Un’esclamazione naturale che a ognuno può salire alle labbra, tornando a casa esausti dal lavoro, con una giornata piena sulle spalle e sedendoci a tavola e la famiglia raccolta tutt’intorno: “Ma quanto è bello tornare e trovare qualcuno che ti aspetta con cui parlare, scambiare opinioni e raccontarsi le notizie su “com’è andata la tua giornata?!”
Alle volte chi gode di tutto ciò non si rende conto della sua fortuna.
In questo tempo di pandemia sono state citate molte categorie sociali: con attenzione particolare agli anziani, soggetti fisicamente deboli e quindi maggiormente esposti al rischio. Poi si è rivolta l’attenzione alle necessità dei lavoratori e ai loro datori di lavoro e ad ogni settore imprenditoriale, nondimeno si è pensato ai giovani e all’intero mondo-scuola.
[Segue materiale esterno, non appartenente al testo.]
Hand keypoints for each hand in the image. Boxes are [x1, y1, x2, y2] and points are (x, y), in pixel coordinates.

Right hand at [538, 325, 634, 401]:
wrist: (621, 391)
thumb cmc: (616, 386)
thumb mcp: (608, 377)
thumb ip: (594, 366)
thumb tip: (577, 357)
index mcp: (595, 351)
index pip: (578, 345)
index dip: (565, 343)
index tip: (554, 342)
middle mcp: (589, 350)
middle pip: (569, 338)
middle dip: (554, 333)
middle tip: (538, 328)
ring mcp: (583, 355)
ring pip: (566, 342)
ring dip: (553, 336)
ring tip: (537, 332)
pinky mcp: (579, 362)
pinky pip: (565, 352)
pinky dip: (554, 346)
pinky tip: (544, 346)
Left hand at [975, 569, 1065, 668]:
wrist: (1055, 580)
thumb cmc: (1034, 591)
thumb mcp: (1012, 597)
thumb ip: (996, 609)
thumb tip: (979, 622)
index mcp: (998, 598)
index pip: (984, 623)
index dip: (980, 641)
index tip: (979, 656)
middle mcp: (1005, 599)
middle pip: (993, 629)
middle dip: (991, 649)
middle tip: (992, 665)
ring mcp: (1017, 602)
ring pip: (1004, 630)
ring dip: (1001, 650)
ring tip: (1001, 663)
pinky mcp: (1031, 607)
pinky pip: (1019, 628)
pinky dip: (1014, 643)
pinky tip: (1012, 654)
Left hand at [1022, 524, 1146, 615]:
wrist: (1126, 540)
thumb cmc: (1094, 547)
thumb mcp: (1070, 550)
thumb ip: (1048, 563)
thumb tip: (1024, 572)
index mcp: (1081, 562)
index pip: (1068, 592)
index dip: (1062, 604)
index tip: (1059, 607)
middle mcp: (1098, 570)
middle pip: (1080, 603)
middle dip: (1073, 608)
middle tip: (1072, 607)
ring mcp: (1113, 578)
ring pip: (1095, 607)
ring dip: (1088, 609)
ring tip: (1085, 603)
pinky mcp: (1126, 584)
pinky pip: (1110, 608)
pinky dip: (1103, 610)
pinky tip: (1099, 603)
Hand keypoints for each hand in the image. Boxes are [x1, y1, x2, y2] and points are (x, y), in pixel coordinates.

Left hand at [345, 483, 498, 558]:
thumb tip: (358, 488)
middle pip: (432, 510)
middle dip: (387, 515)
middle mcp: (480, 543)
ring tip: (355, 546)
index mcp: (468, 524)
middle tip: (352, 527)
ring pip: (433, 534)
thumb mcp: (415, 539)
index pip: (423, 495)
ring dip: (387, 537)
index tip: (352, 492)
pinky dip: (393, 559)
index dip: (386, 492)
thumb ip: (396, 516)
Si è ragionato e commentato facendo riferimento a queste tipologie sociali, spesso perdendoci dietro ad un’iperbole di numeri, di pareri, di dati di contagio, il tutto “condito” da cifre in rosso con riferimento alla situazione economica, presentando un quadro sempre più incerto e nebuloso, anche in prospettiva di quello che si farà o si potrà fare domani.
Stiamo dimenticando un’altra fetta di società, spesso marginale, in quanto tende a fare meno notizia e quindi attira meno la nostra attenzione: sono le persone fragili.
Pensiamo a tutte quelle situazioni nelle quali degli individui vivono soli, con problematiche di debolezza psicologica e di solitudine, già a rischio di emarginazione anche prima del dilagare della pandemia, che in questo periodo di Covid-19 si stanno smarrendo in dinamiche sempre più di solitudine, di chiusura e di isolamento.
Ci sono persone sole, isolate dal contesto sociale, persone “semplici”, oppure che hanno alle spalle storie tormentate dal punto di vista familiare e/o coniugale, o una vita afflitta da malattie psichiche e non solo fisiche.
È chiaro che questa pandemia comporta delle limitazioni, imposte dagli organi preposti a tutela della cittadinanza, che stanno pesando sugli equilibri di tutti, sia da un punto di vista personale, che sociale. Persone che vivevano una realtà di difficoltà già prima dell’avvento di queste restrizioni, ora si ritrovano aggiunto il peso del Covid-19, che sbilancia i sentimenti, amplificandoli nei loro echi di incertezze, inquietudini e provvisorietà. Infatti i problemi, le turbe, i disordini in ordine alla sfera psicologica ed esistenziale, stanno aumentando un po’ per tutti, ma soprattutto per quelle persone dotate di meno risorse di resilienza.
Il lockdown totale o parziale, diventa così un motivo in più per chiudersi nella propria solitudine, correndo il rischio di non ricercare più quei contatti sociali tra amici e parenti, che sono spesso l’unico stimolo per poter andare avanti. Pesa e soprattutto limita l’opportunità di quei pochi contatti e le relazioni fidate, e sono proprio questo tipo di persone dall’equilibrio già precario, che ne soffrono di più, e ne pagano il prezzo più alto. Tendono a chiudersi, isolandosi nel sicuro della loro casa o della loro camera, trascurando anche il semplice aspetto fisico e la pulizia di sè.
Per questo tipo di persone non c’è solo il Covid-19 con cui combattere: il loro sentimento di disperazione rischia di aumentare perché non trova sfogo, né soddisfazione in quando già prima avevano poche possibilità di confronto interpersonale, ma ora, non potendo uscire, ogni forma di aiuto risulta bloccata. La relazione con il vicinato, gli incontri con gli amici, le attività con i gruppi amatoriali o anche della semplice parrocchia, gli sportelli di aiuto, le azioni dei gruppi di volontariato, sono un elenco di occasioni di impegni quotidiani che sono qualità e motivo di vita e danno il limite alla propria esistenza ed esperienza. Sono risorse che permettono di vivere, trovando così speranza, giustificazione e sostegno per la propria realtà.
Allora ecco che una telefonata ad un amico e/o conoscente, una visita con la scusa di un caffè “a-distanza”, sono estremante preziose, in quanto il tempo trascorso assieme diventa il ponte che permette di andare avanti.